After what felt like the longest Wimbledon final post-mortem chat ever yesterday, the BBC revealed the identity of the next Dr Who.
The one minute long clip ended with the Doctor removing the hood hiding their identity to show that the newest incarnation of the Timelord was female! The casting wasn’t a total surprise, with many media sources placing Jodie Whittaker amongst their predictions, but sentiment over Jodie’s casting went from delighted…
Illustrator Sarah Harding Roberts has made a brilliant Bingo card of some of the objections people are raising to the actor (important distinction there, it’s the actor we’re talking about because they’re interpreting a character) being female:
Liking =/= owning a character or show
It’s only natural for anyone approaching a story, from Shakespeare to Coronation Street to Star Trek to experience that story in their own way, shaped by their own lives, events and beliefs. But it’s important to remember that Dr Who isn’t a choose your own adventure show (at least, not in the TV format). You can’t shape them to your own personal desires, as Colin Baker has pointed out in the Guardian today.
The storyline and characters belong to their creators. Sydney Newman, one of the Dr Who creators, argued for a female actor to portray the Doctor thirty years ago.

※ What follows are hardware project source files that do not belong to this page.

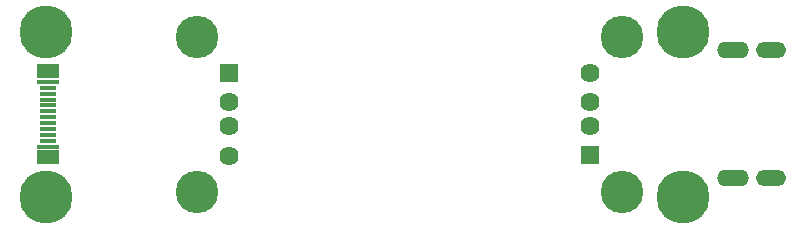
<source format=gbr>
%TF.GenerationSoftware,KiCad,Pcbnew,5.1.6-c6e7f7d~87~ubuntu18.04.1*%
%TF.CreationDate,2020-09-20T16:09:31-04:00*%
%TF.ProjectId,bt500-usbc,62743530-302d-4757-9362-632e6b696361,rev?*%
%TF.SameCoordinates,Original*%
%TF.FileFunction,Soldermask,Bot*%
%TF.FilePolarity,Negative*%
%FSLAX46Y46*%
G04 Gerber Fmt 4.6, Leading zero omitted, Abs format (unit mm)*
G04 Created by KiCad (PCBNEW 5.1.6-c6e7f7d~87~ubuntu18.04.1) date 2020-09-20 16:09:31*
%MOMM*%
%LPD*%
G01*
G04 APERTURE LIST*
%ADD10O,2.550000X1.325000*%
%ADD11O,2.700000X1.400000*%
%ADD12R,1.950000X0.400000*%
%ADD13R,1.350000X0.400000*%
%ADD14R,1.950000X1.280000*%
%ADD15C,1.624000*%
%ADD16R,1.624000X1.624000*%
%ADD17C,3.600000*%
%ADD18C,4.500000*%
G04 APERTURE END LIST*
D10*
%TO.C,J2*%
X181630000Y-101640000D03*
X181630000Y-90840000D03*
D11*
X178400000Y-101640000D03*
X178400000Y-90840000D03*
%TD*%
D12*
%TO.C,J1*%
X120475000Y-99000000D03*
D13*
X120475000Y-98500000D03*
X120475000Y-98000000D03*
X120475000Y-97500000D03*
X120475000Y-97000000D03*
X120475000Y-96500000D03*
X120475000Y-96000000D03*
X120475000Y-95500000D03*
X120475000Y-95000000D03*
X120475000Y-94500000D03*
X120475000Y-94000000D03*
D12*
X120475000Y-93500000D03*
D14*
X120475000Y-99890000D03*
X120475000Y-92610000D03*
%TD*%
D15*
%TO.C,P2*%
X166328125Y-92740000D03*
X166328125Y-95240000D03*
X166328125Y-97240000D03*
D16*
X166328125Y-99740000D03*
D17*
X169038125Y-102810000D03*
X169038125Y-89670000D03*
%TD*%
D15*
%TO.C,P1*%
X135750000Y-99750000D03*
X135750000Y-97250000D03*
X135750000Y-95250000D03*
D16*
X135750000Y-92750000D03*
D17*
X133040000Y-89680000D03*
X133040000Y-102820000D03*
%TD*%
D18*
%TO.C,H4*%
X174172000Y-103250000D03*
%TD*%
%TO.C,H3*%
X174172000Y-89250000D03*
%TD*%
%TO.C,H2*%
X120250000Y-103250000D03*
%TD*%
%TO.C,H1*%
X120250000Y-89250000D03*
%TD*%
M02*

</source>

And it’s Chris Chibnall who is in the writer’s chair today, so it’s his prerogative to choose an actor that he believes can best carry out the storylines and character development he creates.
We’ve been here before haven’t we?
Of course, this isn’t the first time that a creative decision has caused consternation in the fantasy and sci fi community. You can visit many discussion boards for computer games from post-apocalyptic indie The Long Dark, to elder statesman of the MMO genre Lord of the Rings Online to the online incarnation of series juggernaut The Elder Scrolls Online to read howls of protest at changes to game mechanics, additional content releases and new characters.
If Hermione can do it…
And this isn’t the first time an existing character has been dramatically re-cast either. Remember all the fuss when Harry Potter and the Cursed Child debuted on stage last year? Hermione Granger, who everyone had become familiar with in films as white skinned brunette Emma Watson, was recast as a black woman played by Noma Dumezweni.
It didn’t stop the play from picking up a record-breaking 9 Olivier Awards, including one for Noma Dumezweni herself as Best Supporting Actress.
Give it a go
When Eddie Redmayne was cast as Newt Scamander in Fantastic Beasts and Where to Find Them, I thought it was a huge mistake. I’d seen Eddie in Ridley Scott’s Pillars of the Earth miniseries and couldn’t imagine him playing the grandfather of Rolf Scamander, eventual husband of Luna Lovegood. I’d seen him out of character on TV and decided he was far too posh and mainstream. Then I went to watch the film.
I was blown away by his performance. The poshness was there, but dialled down so it was endearing rather than Richard Curtis extreme. The awkwardness of his Pillars character, Jack, was there, but it was balanced by the focus and dedication shown to Newt’s animals. Reader, I was so very, very wrong in my early opinion and completely revised my judgement!
Instead of writing off the whole show based on one minute of footage and a fevered imagination, why not watch the Christmas episode before you decide whether to approve of the new Doctor? The scenario playing out in your head may not match the reality.